A La Rochelle, de nombreuses œuvres attestent d’une montée en puissance des plateformes. Mais l’IA suscite autant d’inquiétudes que d'attentes.
Le Festival de la fiction de La Rochelle, qui s’est achevé le 17 septembre, a fait la part belle aux nouveaux acteurs : Disney+ y a présenté sa dernière série, Irrésistible, avec Camélia Jordana, tandis que Prime Video faisait l’événement avec la série Killer Coaster, incarnée par Alexandra Lamy, Audrey Lamy et Chloé Jouannet. Au palmarès 2023, Prime Video l’emportait dans l’unitaire avec Drone Games tandis que France.tv Slash obtenait les prix des meilleures séries de 26 minutes (Parlement) et de moins de 20 minutes (Océan, faire famille) et que YouTube recevait la palme des collégiens pour un 7x2 mn intitulé Les Glands ne savent pas sauter.
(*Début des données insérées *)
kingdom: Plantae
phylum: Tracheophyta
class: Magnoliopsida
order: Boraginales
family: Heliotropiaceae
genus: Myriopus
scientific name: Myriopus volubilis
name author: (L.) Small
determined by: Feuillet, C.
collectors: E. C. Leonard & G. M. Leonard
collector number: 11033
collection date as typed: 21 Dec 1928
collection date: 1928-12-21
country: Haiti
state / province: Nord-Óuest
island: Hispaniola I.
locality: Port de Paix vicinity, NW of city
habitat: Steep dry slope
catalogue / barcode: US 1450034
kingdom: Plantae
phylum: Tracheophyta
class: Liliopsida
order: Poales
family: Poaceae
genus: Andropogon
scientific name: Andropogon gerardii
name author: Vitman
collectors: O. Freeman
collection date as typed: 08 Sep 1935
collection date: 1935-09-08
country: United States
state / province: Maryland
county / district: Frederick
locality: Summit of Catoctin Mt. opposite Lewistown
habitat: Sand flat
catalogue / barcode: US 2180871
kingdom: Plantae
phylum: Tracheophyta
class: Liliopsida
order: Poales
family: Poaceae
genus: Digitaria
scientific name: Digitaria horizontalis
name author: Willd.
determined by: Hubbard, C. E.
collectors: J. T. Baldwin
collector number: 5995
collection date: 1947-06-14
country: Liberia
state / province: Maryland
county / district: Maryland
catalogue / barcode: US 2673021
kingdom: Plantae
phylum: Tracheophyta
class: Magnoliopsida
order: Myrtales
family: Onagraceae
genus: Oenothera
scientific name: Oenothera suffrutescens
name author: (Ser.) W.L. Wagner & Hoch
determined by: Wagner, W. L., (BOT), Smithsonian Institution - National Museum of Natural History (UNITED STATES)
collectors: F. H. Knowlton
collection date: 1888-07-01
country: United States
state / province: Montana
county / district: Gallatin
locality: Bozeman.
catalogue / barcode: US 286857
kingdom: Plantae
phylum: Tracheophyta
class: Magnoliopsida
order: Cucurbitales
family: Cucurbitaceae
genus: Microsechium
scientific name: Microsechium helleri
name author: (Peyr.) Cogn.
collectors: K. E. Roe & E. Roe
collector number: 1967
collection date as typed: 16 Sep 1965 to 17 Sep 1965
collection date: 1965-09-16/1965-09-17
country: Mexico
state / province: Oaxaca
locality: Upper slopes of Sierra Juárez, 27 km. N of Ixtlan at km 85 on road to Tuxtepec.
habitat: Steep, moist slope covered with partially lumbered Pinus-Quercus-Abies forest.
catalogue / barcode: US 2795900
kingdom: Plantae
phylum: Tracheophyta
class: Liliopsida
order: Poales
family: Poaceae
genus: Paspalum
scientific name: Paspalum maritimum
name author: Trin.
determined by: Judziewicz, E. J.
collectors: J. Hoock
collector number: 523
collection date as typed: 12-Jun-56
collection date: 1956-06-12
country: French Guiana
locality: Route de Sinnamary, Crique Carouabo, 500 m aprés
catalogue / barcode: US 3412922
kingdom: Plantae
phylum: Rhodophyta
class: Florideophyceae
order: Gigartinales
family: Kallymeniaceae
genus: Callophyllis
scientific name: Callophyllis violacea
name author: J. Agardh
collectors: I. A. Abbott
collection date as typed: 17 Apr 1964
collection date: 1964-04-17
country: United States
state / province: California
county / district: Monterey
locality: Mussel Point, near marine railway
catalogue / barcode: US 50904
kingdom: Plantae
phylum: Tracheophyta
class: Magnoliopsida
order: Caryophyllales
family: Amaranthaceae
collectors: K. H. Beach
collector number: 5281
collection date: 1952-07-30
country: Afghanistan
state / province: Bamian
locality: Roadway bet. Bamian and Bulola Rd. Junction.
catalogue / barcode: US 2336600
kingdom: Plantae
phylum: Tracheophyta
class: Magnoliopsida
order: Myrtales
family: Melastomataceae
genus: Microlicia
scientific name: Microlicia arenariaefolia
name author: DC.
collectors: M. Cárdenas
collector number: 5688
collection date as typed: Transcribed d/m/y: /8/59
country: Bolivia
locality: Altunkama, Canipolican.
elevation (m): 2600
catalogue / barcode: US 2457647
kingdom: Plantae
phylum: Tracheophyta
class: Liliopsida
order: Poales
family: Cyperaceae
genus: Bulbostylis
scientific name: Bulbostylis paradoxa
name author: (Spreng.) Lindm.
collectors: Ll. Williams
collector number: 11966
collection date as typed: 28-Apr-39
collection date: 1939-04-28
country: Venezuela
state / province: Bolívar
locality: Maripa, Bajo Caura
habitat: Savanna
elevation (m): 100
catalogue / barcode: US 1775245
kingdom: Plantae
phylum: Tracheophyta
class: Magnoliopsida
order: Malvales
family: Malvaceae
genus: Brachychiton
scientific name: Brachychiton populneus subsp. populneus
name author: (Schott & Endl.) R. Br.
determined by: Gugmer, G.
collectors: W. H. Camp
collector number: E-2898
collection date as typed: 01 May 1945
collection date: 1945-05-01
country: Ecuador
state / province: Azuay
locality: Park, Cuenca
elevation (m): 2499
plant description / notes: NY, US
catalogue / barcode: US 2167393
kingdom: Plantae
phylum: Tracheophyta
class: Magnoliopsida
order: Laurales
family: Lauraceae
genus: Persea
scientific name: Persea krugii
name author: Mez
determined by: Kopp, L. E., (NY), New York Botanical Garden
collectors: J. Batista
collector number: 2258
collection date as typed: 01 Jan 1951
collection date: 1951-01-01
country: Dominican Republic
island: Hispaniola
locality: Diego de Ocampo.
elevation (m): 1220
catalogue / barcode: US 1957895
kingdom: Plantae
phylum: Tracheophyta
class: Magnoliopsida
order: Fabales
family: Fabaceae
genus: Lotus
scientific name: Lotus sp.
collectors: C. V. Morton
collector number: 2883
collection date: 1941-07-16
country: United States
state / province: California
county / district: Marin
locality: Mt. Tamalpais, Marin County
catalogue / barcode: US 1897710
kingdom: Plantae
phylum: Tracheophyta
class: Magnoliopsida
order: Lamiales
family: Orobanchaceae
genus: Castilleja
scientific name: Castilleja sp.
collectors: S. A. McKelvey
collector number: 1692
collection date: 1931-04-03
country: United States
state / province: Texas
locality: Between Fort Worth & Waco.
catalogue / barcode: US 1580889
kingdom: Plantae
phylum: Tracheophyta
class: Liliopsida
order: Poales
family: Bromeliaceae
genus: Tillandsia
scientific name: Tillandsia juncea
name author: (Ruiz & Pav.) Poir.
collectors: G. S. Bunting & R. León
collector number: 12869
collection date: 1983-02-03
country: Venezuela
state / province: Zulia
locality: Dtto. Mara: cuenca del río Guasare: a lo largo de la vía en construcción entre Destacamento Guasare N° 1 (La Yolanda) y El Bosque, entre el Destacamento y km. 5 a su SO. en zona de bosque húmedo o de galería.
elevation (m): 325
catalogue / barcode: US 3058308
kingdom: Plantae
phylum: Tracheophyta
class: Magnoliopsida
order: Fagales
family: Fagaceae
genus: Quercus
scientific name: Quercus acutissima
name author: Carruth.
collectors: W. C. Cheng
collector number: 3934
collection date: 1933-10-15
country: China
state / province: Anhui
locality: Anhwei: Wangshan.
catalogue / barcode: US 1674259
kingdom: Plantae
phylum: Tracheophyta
Prime Video, Disney+, France.tv ou YouTube sont, chacune dans leur style, des plateformes. Alors que plus de la moitié des foyers français sont abonnés à une offre de SVOD et que la durée d’écoute de la télé tend à baisser depuis trois ans (-17%, à 202 minutes, et -30% pour les 25-49 ans), « tous les éditeurs sont engagés dans un indispensable mouvement de réorientation stratégique », dixit Roch-Olivier Maistre, le président de l’Arcom. Service à la demande financé par la pub ou les abonnements, chaîne gratuite en streaming, distribution linéaire ou non linéaire, smart TV… 88% des téléviseurs sont équipés de smart TV, et YouTube, par exemple, est déjà consommé à 30% par l’écran de télévision.
Pour Rodolphe Belmer, le PDG de TF1, pas question de transformer TF1 en plateforme : il s’agit plutôt d’additionner deux distributions, linéaire et non linéaire. Mais Guillaume Charles, directeur des programmes de M6, demande aussi de lutter contre les asymétries. Le décret Smad, qui doit être adapté à l’échelle européenne, a eu déjà l’effet vertueux d’intégrer les plateformes dans le financement de la création. « En France, les obligations sont 4 à 5 fois supérieurs aux autres pays européens », note Pascal Rogard, directeur général de la SACD.
Mais l’avenir se prépare aussi en regardant l’IA. Du script aux effets spéciaux, en passant par le décor, la musique, les traductions, voire les personnages eux-mêmes, tout peut-être façonné par l’IA. « C’est formidable au sens latin, c’est-à-dire que ça fait peur, a observé Delphine Ernotte, la PDG de France Télévisions. Il faut comprendre comment ça marche et donc l’utiliser ». Et, selon elle, ne pas craindre « l’industrialisation des contenus » par l’automatisation car elle va redonner toute sa place à l’incarnation et la responsabilité d’auteur.
À TF1, Rodolphe Belmer, appelle aussi à aller au-delà de la posture défensive : « L’IA va nous aider pour indexer beaucoup plus rapidement les contenus. Mais l’IA peut être aussi au service de la qualité de la production. Ce que je subodore, c’est qu’elle va nous permettre de produire des valeurs de spectacle de façon beaucoup moins chère qu’aujourd’hui ». À condition, selon Pascal Rogard de jouer la transparence sur l’utilisation des œuvres, avec un système d’opt out, et que l’exception au droit d’auteur qui permet la fouille des données pour les chercheurs ne soient pas utilisées pour aspirer les œuvres. Après, ajoute-t-il, on peut envisager des systèmes d’aide du CNC qui favorisent l’humain par rapport aux robots.